Entries supplied =>

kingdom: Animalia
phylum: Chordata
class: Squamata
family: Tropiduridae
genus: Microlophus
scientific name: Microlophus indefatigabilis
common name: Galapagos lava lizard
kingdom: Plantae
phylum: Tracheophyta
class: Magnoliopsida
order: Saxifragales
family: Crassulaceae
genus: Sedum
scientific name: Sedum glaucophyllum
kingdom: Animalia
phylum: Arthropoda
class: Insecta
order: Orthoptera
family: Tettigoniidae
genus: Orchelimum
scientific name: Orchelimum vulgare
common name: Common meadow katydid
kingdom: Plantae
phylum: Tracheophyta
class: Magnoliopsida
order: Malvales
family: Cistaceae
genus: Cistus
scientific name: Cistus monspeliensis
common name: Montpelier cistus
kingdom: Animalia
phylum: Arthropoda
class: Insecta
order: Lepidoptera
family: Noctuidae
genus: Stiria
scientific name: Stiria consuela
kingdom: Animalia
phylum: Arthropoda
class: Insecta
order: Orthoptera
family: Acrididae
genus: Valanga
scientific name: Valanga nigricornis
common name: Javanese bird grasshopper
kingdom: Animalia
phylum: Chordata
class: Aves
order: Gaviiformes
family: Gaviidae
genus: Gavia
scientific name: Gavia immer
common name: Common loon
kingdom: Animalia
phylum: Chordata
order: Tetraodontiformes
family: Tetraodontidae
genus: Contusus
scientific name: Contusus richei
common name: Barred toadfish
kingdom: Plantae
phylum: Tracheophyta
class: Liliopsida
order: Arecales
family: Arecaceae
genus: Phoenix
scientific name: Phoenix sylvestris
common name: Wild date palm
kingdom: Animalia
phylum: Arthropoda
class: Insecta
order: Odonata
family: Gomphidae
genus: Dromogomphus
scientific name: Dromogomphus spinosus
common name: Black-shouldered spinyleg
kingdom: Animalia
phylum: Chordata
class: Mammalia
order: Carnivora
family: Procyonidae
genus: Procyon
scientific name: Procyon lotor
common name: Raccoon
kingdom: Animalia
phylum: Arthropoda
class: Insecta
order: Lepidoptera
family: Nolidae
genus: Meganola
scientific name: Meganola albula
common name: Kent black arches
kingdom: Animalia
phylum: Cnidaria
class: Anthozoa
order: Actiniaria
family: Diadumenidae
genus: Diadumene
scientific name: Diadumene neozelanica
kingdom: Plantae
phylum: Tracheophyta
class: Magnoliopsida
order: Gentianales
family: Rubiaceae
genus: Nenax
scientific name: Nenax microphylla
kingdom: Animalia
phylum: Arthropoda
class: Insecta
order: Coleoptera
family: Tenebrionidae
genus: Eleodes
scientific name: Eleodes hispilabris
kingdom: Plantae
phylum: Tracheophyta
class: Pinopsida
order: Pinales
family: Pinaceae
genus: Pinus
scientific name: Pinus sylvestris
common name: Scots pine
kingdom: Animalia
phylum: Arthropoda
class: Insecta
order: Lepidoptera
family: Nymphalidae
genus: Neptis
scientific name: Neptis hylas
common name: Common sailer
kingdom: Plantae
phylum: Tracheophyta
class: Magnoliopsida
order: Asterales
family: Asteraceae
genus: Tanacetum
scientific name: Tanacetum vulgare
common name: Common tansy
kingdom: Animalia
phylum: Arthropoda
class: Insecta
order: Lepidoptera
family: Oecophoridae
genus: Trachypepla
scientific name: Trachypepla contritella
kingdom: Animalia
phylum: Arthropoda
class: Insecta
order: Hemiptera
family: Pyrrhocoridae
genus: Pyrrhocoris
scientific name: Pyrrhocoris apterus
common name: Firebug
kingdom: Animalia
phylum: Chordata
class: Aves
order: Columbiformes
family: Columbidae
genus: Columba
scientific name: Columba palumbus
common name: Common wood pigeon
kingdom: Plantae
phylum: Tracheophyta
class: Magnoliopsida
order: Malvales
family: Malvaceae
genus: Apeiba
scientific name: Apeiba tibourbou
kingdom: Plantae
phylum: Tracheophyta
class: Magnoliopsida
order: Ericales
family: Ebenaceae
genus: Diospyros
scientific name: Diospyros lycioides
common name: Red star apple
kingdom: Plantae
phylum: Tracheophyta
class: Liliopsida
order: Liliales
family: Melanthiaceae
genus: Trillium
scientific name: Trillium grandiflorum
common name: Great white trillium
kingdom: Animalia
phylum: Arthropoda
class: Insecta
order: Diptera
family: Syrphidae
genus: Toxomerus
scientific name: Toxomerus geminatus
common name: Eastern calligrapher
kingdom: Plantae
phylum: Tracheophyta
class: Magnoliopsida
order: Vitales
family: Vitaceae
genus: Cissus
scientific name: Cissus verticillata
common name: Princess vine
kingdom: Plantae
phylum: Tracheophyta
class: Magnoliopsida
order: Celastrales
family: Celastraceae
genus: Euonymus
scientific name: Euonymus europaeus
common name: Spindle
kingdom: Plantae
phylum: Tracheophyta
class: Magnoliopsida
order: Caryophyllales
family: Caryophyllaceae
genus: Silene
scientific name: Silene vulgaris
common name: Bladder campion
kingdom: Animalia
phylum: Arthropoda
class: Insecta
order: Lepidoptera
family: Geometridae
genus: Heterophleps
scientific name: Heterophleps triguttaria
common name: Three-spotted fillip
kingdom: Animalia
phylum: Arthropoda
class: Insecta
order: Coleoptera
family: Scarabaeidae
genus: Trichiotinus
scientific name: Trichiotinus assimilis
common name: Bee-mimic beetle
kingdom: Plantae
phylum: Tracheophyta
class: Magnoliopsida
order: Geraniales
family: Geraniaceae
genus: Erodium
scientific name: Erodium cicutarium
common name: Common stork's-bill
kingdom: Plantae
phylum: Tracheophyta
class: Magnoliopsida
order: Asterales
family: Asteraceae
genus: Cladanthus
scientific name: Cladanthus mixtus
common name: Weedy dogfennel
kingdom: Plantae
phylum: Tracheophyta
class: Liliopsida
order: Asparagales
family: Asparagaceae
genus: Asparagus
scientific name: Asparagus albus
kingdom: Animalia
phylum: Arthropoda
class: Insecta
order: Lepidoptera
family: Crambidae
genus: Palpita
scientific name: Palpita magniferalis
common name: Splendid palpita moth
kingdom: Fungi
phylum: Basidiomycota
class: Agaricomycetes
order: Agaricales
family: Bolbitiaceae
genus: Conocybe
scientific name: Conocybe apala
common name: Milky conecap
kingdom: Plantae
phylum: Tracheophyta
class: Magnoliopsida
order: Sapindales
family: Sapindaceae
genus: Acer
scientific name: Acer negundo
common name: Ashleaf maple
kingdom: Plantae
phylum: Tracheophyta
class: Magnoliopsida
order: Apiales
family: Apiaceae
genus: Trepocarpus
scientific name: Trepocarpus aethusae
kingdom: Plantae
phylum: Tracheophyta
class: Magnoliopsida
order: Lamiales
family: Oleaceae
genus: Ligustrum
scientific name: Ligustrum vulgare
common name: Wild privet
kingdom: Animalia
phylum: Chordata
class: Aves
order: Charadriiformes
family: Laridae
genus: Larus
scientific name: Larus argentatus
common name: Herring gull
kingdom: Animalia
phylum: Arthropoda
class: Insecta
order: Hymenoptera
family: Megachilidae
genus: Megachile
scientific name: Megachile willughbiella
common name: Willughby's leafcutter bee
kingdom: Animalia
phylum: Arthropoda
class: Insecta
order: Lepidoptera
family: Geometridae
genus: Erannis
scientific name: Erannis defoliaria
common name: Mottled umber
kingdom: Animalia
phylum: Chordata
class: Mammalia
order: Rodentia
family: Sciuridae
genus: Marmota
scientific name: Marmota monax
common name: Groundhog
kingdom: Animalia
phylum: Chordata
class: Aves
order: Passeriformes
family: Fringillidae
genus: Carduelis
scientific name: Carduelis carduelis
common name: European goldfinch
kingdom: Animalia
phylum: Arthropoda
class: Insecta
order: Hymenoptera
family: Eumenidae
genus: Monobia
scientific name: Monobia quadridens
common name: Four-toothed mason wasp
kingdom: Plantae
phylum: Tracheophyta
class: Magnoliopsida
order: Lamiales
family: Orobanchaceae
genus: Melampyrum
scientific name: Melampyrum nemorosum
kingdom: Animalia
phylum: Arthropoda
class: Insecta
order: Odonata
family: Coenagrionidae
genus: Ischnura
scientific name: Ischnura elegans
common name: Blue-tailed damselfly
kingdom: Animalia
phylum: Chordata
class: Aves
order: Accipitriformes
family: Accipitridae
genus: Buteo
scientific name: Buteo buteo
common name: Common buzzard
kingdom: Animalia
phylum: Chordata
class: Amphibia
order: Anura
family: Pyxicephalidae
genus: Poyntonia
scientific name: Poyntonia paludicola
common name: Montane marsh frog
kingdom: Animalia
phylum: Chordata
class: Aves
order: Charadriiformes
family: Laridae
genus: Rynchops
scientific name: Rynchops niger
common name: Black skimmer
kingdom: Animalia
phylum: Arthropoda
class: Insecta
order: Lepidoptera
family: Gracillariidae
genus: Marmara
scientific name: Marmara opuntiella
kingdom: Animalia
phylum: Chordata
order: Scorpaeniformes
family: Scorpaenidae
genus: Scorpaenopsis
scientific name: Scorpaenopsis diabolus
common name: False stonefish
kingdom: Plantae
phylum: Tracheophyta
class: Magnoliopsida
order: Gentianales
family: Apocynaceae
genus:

Task brief =>
Rewrite the records above from their start through the line containing "common name: Wild date palm", replacing "scientific name" with "binomial name" and leaving everything else unchanged.

Result for this task =>
kingdom: Animalia
phylum: Chordata
class: Squamata
family: Tropiduridae
genus: Microlophus
binomial name: Microlophus indefatigabilis
common name: Galapagos lava lizard
kingdom: Plantae
phylum: Tracheophyta
class: Magnoliopsida
order: Saxifragales
family: Crassulaceae
genus: Sedum
binomial name: Sedum glaucophyllum
kingdom: Animalia
phylum: Arthropoda
class: Insecta
order: Orthoptera
family: Tettigoniidae
genus: Orchelimum
binomial name: Orchelimum vulgare
common name: Common meadow katydid
kingdom: Plantae
phylum: Tracheophyta
class: Magnoliopsida
order: Malvales
family: Cistaceae
genus: Cistus
binomial name: Cistus monspeliensis
common name: Montpelier cistus
kingdom: Animalia
phylum: Arthropoda
class: Insecta
order: Lepidoptera
family: Noctuidae
genus: Stiria
binomial name: Stiria consuela
kingdom: Animalia
phylum: Arthropoda
class: Insecta
order: Orthoptera
family: Acrididae
genus: Valanga
binomial name: Valanga nigricornis
common name: Javanese bird grasshopper
kingdom: Animalia
phylum: Chordata
class: Aves
order: Gaviiformes
family: Gaviidae
genus: Gavia
binomial name: Gavia immer
common name: Common loon
kingdom: Animalia
phylum: Chordata
order: Tetraodontiformes
family: Tetraodontidae
genus: Contusus
binomial name: Contusus richei
common name: Barred toadfish
kingdom: Plantae
phylum: Tracheophyta
class: Liliopsida
order: Arecales
family: Arecaceae
genus: Phoenix
binomial name: Phoenix sylvestris
common name: Wild date palm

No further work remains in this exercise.